PAGE EXTRACT:
Porting mozjpeg to Rust ($10k gig)

The specifications are available in parts (see https://stackoverflow.com/questions/8560571/where-can-i-get-free-specifications-of-jpeg-jfif-exif-etc)

For defining “good enough”, we have a few dimenions:

  1. Does it decode all files that mozjpeg can decode? If not, it’s a bug.
  2. Does it report decode errors descriptively? If not, it’s a bug.
  3. Does it encode files with the same resultant quality (DSSIM) as mozjpeg? If not, there’s a math bug somewhere.
  4. Does it decode and encode quickly, within 20% of the speed of mozjpeg? If not, it’s a bug.

As far as API surface and functionality exposed, I think that will be driven by:

  1. Speed. We want zero-cost abstraction in both syncronous and async usage contexts. Decoding from buffered or contiguous memory, memory-mapped file, file descriptor, or IO descriptor (struct with read/seek/pos/write fnptrs) would be important. Also, mozjpeg is currently single-threaded. With a Rust codebase it would be much easier to reason about parallel encoding or decoding.
  2. File size. We would want to match mozjpeg’s encode features.
  3. Backwards compatibility - It would be quite nice to have backwards compatibility with the libjpeg API, even if as a C shim. This is optional, but would expand the potential user base significantly.

PROBLEM 1:
From the mozjpeg porting post, print the stretch from "As far as API" through "mozjpeg’s encode features.".
PROBLEM 2:
Check each statement against the mozjpeg porting post, answering yes or no and quoting the words that settle it: (a) mozjpeg currently runs on a single thread; (b) the port must run within 10% of mozjpeg's speed; (c) backwards compatibility with the libjpeg API is required.

RECORDED DATA:
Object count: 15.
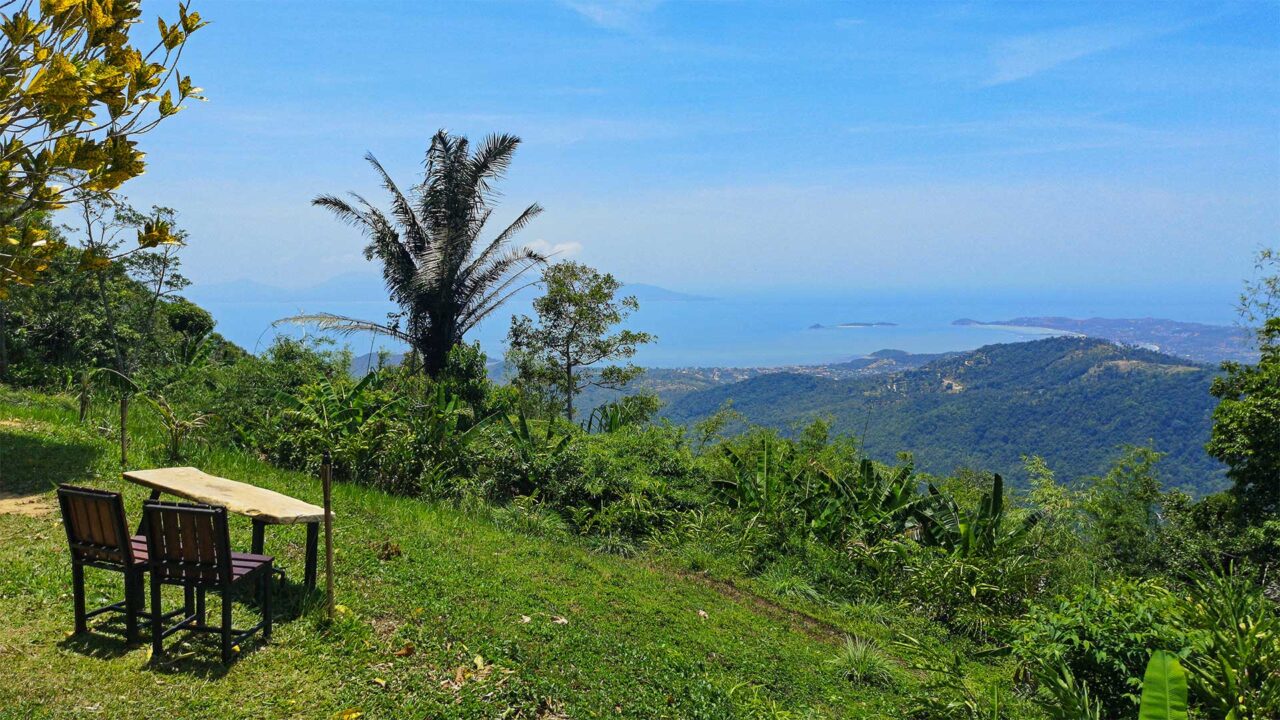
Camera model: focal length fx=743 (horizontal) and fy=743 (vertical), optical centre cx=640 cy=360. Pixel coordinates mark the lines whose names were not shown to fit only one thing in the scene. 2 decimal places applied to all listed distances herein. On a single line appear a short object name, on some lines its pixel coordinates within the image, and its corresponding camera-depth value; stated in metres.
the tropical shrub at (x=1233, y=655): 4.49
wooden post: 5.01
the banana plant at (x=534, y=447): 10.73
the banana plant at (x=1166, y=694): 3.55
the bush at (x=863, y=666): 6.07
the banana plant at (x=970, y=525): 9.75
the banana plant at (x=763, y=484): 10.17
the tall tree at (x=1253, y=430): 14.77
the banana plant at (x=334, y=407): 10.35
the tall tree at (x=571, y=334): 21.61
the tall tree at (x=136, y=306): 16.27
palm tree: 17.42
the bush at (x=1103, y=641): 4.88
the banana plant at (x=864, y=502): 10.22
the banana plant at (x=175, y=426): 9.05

--

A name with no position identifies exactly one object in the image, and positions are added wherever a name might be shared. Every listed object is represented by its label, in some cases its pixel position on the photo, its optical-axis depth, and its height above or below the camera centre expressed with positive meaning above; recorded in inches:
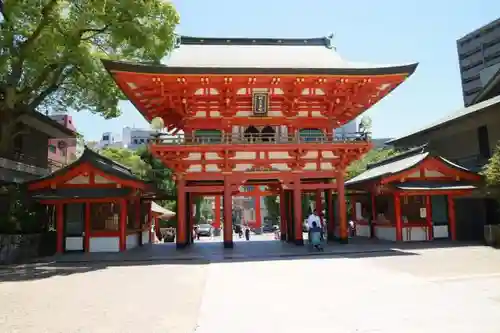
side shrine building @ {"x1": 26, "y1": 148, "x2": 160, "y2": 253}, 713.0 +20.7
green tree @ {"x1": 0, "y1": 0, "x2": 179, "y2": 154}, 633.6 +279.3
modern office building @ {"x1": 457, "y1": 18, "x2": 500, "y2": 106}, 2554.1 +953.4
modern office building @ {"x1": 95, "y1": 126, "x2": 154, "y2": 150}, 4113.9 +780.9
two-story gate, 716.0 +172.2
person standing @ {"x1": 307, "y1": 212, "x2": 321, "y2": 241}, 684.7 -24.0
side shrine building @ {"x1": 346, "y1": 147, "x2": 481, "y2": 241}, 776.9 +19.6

EXPECTED OUTPUT 1:
As far as API surface and functionality exposed, I think that will be driven by:

  1. Speed. We want zero-cost abstraction in both syncronous and async usage contexts. Decoding from buffered or contiguous memory, memory-mapped file, file descriptor, or IO descriptor (struct with read/seek/pos/write fnptrs) would be important. Also, mozjpeg is currently single-threaded. With a Rust codebase it would be much easier to reason about parallel encoding or decoding.
  2. File size. We would want to match mozjpeg’s encode features.

EXPECTED OUTPUT 2:
(a) Yes: "mozjpeg is currently single-threaded."
(b) No: "within 20% of the speed of mozjpeg"
(c) No: "This is optional"